Y empezamos al momento. Pero, ¡sorpresa! En seguida sale la arpía de mujer de Vasile corriendo detrás de nosotros con el badil humeante, que justo estaba apañando la lumbre para meter los bollos al horno.
- ¡Ojalá os abrasara el fuego! dijo ella, enojada sobremanera; ¿pero qué se llama esto? ¡Vergüenza a quien os enseñó!...
Entonces nosotros, a correr chicos, más que cuando lo del padre Oslobanu… “Vaya faena otra vez, dijimos cuando llegamos al cruce de la carretera, cerca de la iglesia. Otra igual y nos echa la gente del pueblo, como a los gitanos. Vamos mejor a acostarnos.” Y después de prometernos, bajo juramento, a juntarnos otra vez el año que viene, nos separamos, helados de frío y muertos de hambre, y nos fuimos cada uno a casa de sus padres, donde mejor se está.
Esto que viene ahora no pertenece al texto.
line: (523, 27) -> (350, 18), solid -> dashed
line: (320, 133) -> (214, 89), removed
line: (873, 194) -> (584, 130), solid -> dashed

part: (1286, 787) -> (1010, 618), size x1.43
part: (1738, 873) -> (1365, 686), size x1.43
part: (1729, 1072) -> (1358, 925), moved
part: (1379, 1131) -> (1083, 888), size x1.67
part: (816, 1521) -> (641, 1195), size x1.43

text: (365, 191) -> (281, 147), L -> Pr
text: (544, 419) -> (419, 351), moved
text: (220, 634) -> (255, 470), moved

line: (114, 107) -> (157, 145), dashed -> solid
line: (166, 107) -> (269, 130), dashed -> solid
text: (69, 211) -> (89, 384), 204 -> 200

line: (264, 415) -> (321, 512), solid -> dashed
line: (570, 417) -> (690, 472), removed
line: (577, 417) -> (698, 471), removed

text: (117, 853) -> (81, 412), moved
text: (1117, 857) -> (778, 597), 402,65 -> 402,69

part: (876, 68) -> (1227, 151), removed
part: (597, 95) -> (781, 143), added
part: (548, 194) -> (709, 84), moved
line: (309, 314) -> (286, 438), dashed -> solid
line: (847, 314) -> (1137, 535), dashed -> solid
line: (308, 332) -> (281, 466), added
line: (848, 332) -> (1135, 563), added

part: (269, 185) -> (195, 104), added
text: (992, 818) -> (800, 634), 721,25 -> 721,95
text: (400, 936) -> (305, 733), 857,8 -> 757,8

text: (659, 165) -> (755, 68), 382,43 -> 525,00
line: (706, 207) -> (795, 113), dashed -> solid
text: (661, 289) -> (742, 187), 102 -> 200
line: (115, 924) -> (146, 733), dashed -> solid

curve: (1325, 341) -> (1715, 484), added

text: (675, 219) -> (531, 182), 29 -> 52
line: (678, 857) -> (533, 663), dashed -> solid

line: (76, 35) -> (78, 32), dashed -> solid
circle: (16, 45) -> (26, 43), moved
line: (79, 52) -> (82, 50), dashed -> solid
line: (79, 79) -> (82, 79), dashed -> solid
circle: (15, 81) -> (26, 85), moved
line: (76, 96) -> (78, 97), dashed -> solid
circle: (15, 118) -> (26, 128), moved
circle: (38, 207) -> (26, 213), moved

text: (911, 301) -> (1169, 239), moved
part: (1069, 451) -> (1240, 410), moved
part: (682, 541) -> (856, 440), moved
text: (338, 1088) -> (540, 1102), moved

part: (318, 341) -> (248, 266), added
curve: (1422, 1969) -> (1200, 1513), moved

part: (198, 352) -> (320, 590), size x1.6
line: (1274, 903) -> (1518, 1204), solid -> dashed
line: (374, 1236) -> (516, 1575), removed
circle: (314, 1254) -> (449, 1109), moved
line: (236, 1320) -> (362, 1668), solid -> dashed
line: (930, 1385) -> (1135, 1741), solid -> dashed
Y así nos fue ese año la salida con el arado.



[1] El simandrón o semanterio (en rumano toaca) es un instrumento musical típico de la Iglesia ortodoxa, que consiste en una tabla de madera golpeada con unos martillos del mismo material; se usa antes de Semana Santa para recordar, con su sonido seco, el martirio de Cristo.
[2] Se trata de los cuarenta mártires de Sebaste; la Iglesia ortodoxa los conmemora el 9 de marzo, preparando en su honor un tipo de bollos con azúcar o miel llamados “mártires”. Es una fina alusión a la muerte.
[3] Otra vez Creanga utiliza la palabra coliva, gachas de granos de trigo que se suelen preparar para los funerales. Empleando esta palabra, el padre refuerza la alusión al castigo y a la muerte.
[4] San Basilio (en rumano Sfântul Vasile) se celebra el día 1 de enero; es costumbre que los niños vayan de casa en casa llevando un arado de juguete (el “aradillo”) y deseando buenas cosechas y prosperidad.
[5] Los niños solían ser recompensados con bollos y fruta.
[6] En rumano cârceie de tânjala, una pieza del arado romano.